All of these changes came and yet, to me, my family was constant. Seeing me change and accepting who I was now. And now. And now. But in these last few years since I’ve taken this bearded man’s name as my own and tried to learn how to build a home big enough for just him and me – and also, all of his family and all of mine (because we never truly go into marriage alone)- these last few years I’ve felt my family changing too- becoming people I no longer know.

I visited my parent’s house last spring for my youngest sister’s high school graduation. I felt like I was in a house full of strangers. My parents’ bodies are fit and strong, toned from the hard workouts and clean diets of people I don’t recognize. My sisters are women now – something that, to me, has happened breathtakingly fast, in the mere month’s worth of days I’ve spent with them over the past few years. My brother is 32. He owns a gym that my parents go to every day and has a kindergartner who runs around catching frogs and calling him, ‘Dad.’ My grandfather has somehow begun to look frail inside of his large frame, and though my grandmother is as beautiful as ever, I can see that the death of her sister last year has marked her, made her more aware of life’s fragility. Both of my sisters and my mother are in college now. My mother is chasing a dream she gave up for us long ago. And my father has relaxed into life – without the responsibility of raising children, he has found less use for his stern face and loud voice and has more time for laughing. He has mellowed, less concerned with being right and more concerned with loving well.

My family is beautiful and yet, it’s a family I can no longer find my place in. They have changed and I have changed, but they have changed together, in each others’ presence, and in some of the same ways.

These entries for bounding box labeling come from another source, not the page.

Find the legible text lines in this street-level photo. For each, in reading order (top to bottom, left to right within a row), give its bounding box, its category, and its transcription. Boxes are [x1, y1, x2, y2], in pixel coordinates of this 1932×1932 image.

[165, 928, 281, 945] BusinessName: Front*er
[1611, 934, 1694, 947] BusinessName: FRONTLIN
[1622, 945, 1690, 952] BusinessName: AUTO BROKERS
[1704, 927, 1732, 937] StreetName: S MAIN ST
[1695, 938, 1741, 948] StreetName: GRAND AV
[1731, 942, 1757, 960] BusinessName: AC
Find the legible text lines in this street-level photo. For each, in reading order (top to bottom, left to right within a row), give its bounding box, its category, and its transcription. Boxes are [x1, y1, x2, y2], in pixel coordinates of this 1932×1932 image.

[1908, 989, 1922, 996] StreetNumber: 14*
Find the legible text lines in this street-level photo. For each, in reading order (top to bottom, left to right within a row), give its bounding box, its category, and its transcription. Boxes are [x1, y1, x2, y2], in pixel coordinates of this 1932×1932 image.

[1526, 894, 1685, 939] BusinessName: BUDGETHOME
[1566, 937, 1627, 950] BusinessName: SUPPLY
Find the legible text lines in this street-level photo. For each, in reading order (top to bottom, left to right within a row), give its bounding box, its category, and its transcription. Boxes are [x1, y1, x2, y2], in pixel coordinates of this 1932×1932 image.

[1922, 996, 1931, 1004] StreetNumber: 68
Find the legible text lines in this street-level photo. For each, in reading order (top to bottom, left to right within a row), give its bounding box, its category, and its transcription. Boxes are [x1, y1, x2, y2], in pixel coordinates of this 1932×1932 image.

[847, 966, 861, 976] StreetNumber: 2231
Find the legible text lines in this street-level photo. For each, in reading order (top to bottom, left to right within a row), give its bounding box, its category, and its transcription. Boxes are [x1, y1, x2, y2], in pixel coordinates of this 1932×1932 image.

They have grown together. And I have grown apart. They speak a language I can’t understand. My parents aren’t the people I grew up knowing. In many ways, they are better people. I don’t begrudge them that, but they still feel like strangers to me walking around inside my parents’ skin.

Somehow, I failed to understand that my family, particularly my parents, could change too -that I wasn’t the only one. I was unprepared and, oh, how this has hurt me. Awakening to find myself outside of the one place I always felt I belonged. But they are still my family. They are the ones who loved me when I dressed up like Laura Ingalls Wilder ever day for a year or more. They are the ones who reserved judgment when I totaled my mom’s car 3 days after I got my license. They are the ones who didn’t laugh when I accidentally dyed my hair green. The ones who cheered for me when I graduated from college and danced with me at my wedding. The ones who send me care packages in South Korea, even though it costs a fortune to mail them.

They are my family. For years, they shifted around me, making room for me in all my various forms. Maybe now I am the one who needs to shift. To get to know who they are now, and find out if there’s still a place for me. If there’s somewhere I might fit. If I can still belong.

Family

Sorry that this is a picture of a picture, but I didn’t have anything recent and digital where we were all together.